Currently, under the pretext of fighting world hunger, the narrative of improved corporate seed varieties seems to dominate policy debates and development discourse, including political authorities, farmers’ organizations, and some farmers. This narrative is being embraced.
In reality, these are depreciated seeds, especially as they often prioritize yields at the expense of other important qualities of seeds and the needs of farmers and the communities they feed such as taste, nutritional value, and resilience in the face of the specific local conditions. This is one of the reasons why, after several years of promoting improved seeds, promoters have realized that there is a nutritional deficiency among users and now want to fill that gap through biofortification.
They are leading us into a vicious cycle. After all, the promoters of improved seed varieties are selling us the poison and its antidote for the sole purpose of making money from farmers, citizens, and states. That is why each of us must be concerned about the nature and origin of our food and therefore of our seeds. Improved seed varieties are promoted by multinational agrochemical companies.
Why are international seed companies interested in taking over the African seed markets?
Africa presents itself as a continent with high agricultural and consumption potential. Of the 7.2 billion people who currently inhabit the earth, 1.3 billion are on the African continent, which has the youngest population and the highest birth rates.
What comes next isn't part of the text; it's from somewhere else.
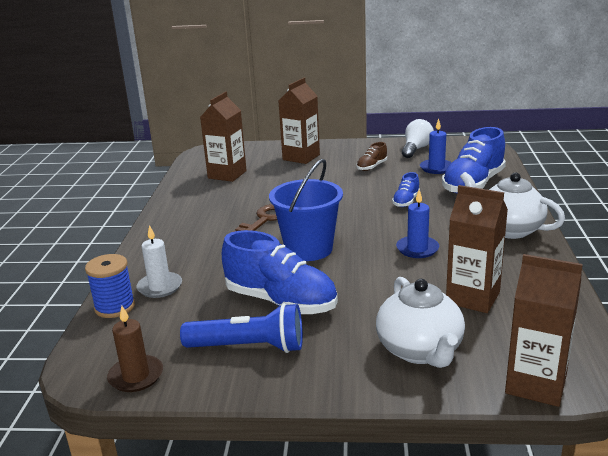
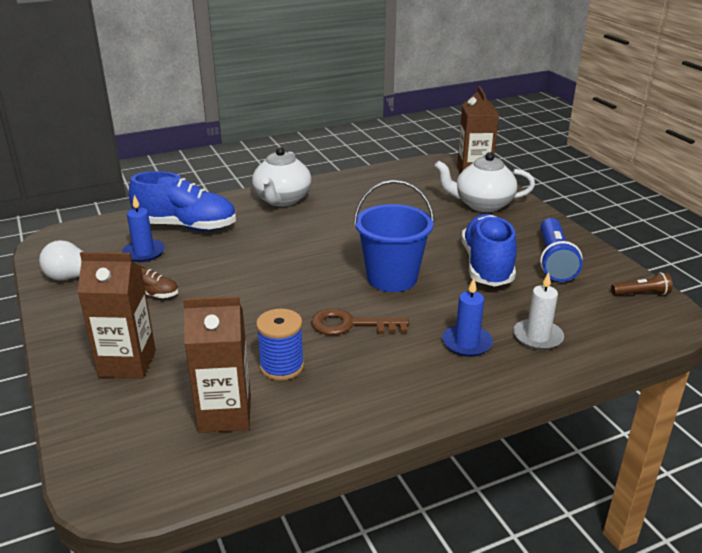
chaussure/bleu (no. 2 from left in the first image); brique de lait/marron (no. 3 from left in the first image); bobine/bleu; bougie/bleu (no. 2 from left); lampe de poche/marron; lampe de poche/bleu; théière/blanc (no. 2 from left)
In a continent where almost 50 percent of the population depends on agriculture, 30-50 percent of GDP is made up of agriculture. The agricultural sector is therefore a niche investment for multinational seed companies.
What are corporate seeds?
Most corporate seeds are hybrids that can only express their potential for three to four years on the farm. After that time, they become disastrous.
The seeds of the seed industry need to be doused with chemicals that end up in our food bowl, in our stomachs in order to perform well. For about two decades, multinational agrochemical companies have been influencing seed policies and regulations by promoting so-called “high-yielding improved seed varieties”, while criminalizing the seeds that farmers have used from father to son, mother to daughter, and for centuries.
What are farmers’ seeds?
Farmers’ seeds are the plants of tomorrow, as one geneticist put it so well. They are the seeds of sovereignty, of freedom for healthy and nutritious food. They can be used for several generations and will keep good germination rates and yields, as long as soil fertility is well-managed.
Farmers’ seeds are those that have withstood all the climatic changes and social shocks that the African continent has gone through: they are resilient seeds in the true sense of the word, seeds of life and survival, not business seeds.
Why are farmer-led seed systems the solution?
The real place for seed storage is the soil. Each planting season, in the natural environment, the plant stores information about the environment (soil, temperature, disease, humidity, etc.). The seeds from this previous planting are ready to face the hazards of nature the following season, and will again record the new data of their environment. In this way, the farmer always collects the best seeds that he or she will use as seed next season.
These seeds contain everything needed to perform well in such environmental conditions. This is how farmer-led seed systems work. These systems are also better able to cope with climate crises we are all facing.
What do you hope the documentary The Last Seed will achieve?
NGOs, civil society organizations, and farmers’ organizations have long decried the intention of multinationals to control the farmers’ seed system. Authorities, policy makers, academics, media, and some populations have been sensitized, and some have rallied to the cause. With The Last Seed, we hope that just as Everything Fastens raised global awareness about food, the world will question the origin of our food and the real intentions of multinational seed companies.